Ahhh how adorable! Gosh they're so tiny at that age. I always felt like I was going to break zoe when she was a baby lol!


----------



## TamaMoo (Jan 12, 2014)

Awww, so precious and tiny!


----------



## TexTiel (Mar 17, 2013)

How cute. I would be terriefied to pick a baby up. They look so fragile and I'm not very graceful.


----------



## sh.adz (Jul 7, 2012)

Hopefully it does turn out lovely, the parents have good temperaments so here's to hoping that gets passed down. I'm worried half the time about it, that I'll hurt it or feed it wrong and it breaths the food in. But with each feed its getting better and better. 

Does anyone know what cour it will be? 
Mum is - cinnamon pied split to whiteface
And dad is - a pearled with something else can't remember, his picture is in my signature. Saroyan the grey one


----------



## phronima (Jan 12, 2015)

sh.adz said:


> They definitely are he/she knows how to keep me tired haha. But I guess after a few clutches I'll learn how to deal with it. And I'll have time to relax before letting the pair breed again, they can just enjoy their dummy eggs. The female needs some recovering time anyway.
> 
> I wish they opened their eyes quicker though, it's kinda creepy when feeding. And all the time haha. Are they always really squirmy? It seems to enjoy when my partner plays the guitar <3


Lucky is so cute!
Quick q - Where can I get dummy eggs in Oz?


----------



## Brandon2k14 (Nov 26, 2014)

phronima said:


> Lucky is so cute!
> Quick q - Where can I get dummy eggs in Oz?


Is Oz a real place? Lol


----------



## sh.adz (Jul 7, 2012)

Thanks  it starts rocking away when partner brings out the guitar, seems all my birds like it haha. 

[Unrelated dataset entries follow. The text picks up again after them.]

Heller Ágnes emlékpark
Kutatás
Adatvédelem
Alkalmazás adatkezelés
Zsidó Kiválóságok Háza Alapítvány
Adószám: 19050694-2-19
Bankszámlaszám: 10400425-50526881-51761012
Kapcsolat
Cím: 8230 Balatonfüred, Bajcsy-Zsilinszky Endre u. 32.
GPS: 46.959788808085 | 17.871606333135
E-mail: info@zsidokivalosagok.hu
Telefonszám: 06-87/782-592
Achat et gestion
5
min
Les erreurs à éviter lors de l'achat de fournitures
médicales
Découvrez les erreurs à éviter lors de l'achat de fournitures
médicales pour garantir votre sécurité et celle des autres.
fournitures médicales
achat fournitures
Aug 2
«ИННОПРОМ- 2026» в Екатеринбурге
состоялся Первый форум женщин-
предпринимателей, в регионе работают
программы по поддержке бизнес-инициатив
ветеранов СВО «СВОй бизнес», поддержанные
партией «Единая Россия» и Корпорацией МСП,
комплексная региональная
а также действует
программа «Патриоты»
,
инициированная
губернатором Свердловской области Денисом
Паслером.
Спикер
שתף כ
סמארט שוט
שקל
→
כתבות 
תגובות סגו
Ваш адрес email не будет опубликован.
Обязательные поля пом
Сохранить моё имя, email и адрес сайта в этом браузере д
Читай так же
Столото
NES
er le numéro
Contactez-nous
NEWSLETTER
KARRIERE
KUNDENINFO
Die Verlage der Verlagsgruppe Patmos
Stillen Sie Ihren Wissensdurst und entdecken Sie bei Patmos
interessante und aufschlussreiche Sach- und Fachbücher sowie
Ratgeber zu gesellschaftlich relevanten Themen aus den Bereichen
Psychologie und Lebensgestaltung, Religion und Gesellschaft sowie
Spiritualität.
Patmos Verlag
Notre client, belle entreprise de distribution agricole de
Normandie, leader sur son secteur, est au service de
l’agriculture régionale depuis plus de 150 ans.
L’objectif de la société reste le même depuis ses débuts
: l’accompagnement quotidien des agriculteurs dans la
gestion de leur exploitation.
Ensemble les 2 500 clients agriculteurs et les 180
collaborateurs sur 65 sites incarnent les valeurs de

And I ordered mine online  it came as a clutch of 8 or so, I've just removed them bow that she's stopped nesting finally. I could probably find the website I went through if you wanted, they got here rather quick  and not too expensive either


----------



## sh.adz (Jul 7, 2012)

And yes, oz is real, it's like slang for Australia hehe


----------